Наталия Мещанинова. Рассказы. СПб.: «Сеанс», 2017
Тоненькая дебютная книжечка Наталии Мещаниновой, бесхитростно озаглавленная «Рассказы» и выпущенная издательством «Сеанс» в количестве тысячи экземпляров, из тех редких сокровищ, которые с лихвой окупают все тяготы работы книжного обозревателя.
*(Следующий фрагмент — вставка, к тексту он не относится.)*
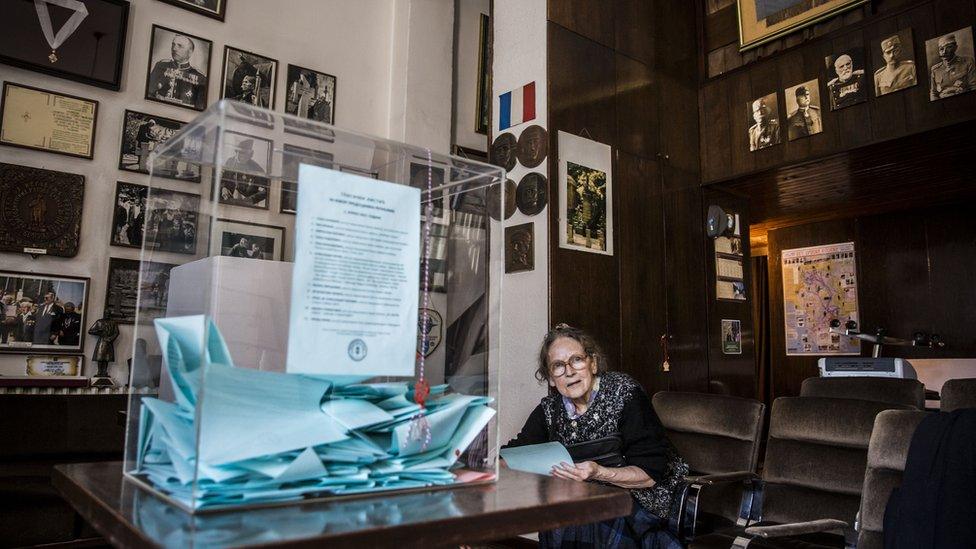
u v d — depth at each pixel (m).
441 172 0.82
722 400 2.96
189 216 0.73
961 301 6.81
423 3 4.98
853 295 7.55
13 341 3.34
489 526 0.66
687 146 5.61
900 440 2.03
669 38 5.59
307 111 4.52
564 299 4.10
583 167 4.43
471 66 5.41
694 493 2.51
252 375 0.64
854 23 4.95
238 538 0.53
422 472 0.77
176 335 0.68
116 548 0.60
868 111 4.84
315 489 0.67
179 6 4.02
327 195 0.70
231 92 4.17
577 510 0.75
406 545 0.60
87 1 3.68
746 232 6.17
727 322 5.62
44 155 3.51
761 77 5.48
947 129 4.48
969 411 1.85
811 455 2.55
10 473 2.73
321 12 4.68
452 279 0.82
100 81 3.67
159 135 3.87
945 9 4.50
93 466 0.92
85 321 3.54
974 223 6.77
Пронзительная и литая, как пуля, она работает по модели «Маленькой жизни» Ханьи Янагихары — только «Маленькой жизни» компактной (от чего, возможно, еще более обжигающей), простой, ироничной и очень узнаваемой.
Берем выдуманного Янагихарой мальчика Джуда и меняем его на девочку Наташу, на место монаха-педофила брата Луки подставляем отчима-насильника дядю Сашу, а действие переносим из безликих американских мотелей в тесный неблагополучный городок российского юга — и получаем рассказы (а на самом деле автобиографическую повесть) Наталии Мещаниновой. Жгучая ненависть к себе («я позволила это делать со мной, значит, я и виновата») и саморазрушение как единственное лекарство от нее. Ежедневная унизительная необходимость выбирать, чего ты хочешь больше — ужинать или чтобы тебя не лапали, а еще абсурдная привязанность к предательнице-матери, и иссушающий страх за нее (у матери больное сердце, ее нельзя огорчать). Обманчивое отсутствие эмоций, становящихся в этом мире непозволительной роскошью. Ужас перед районными хулиганами, и обыденная повседневная жестокость, почти неотличимая от любви, и «лозина» в качестве главного средства воспитания, и шитая-перезашитая ватная входная дверь, многократно порезанная ножичками, и страшная лесополоса, где вечерами творится такое, что лучше даже не смотреть в ту сторону… Срываясь то в крик, то в стеб, то почти в стихи, Мещанинова пишет текст непристойно личный, страшный, как романы Стивена Кинга, и в то же время отточенный, как трагедии Расина.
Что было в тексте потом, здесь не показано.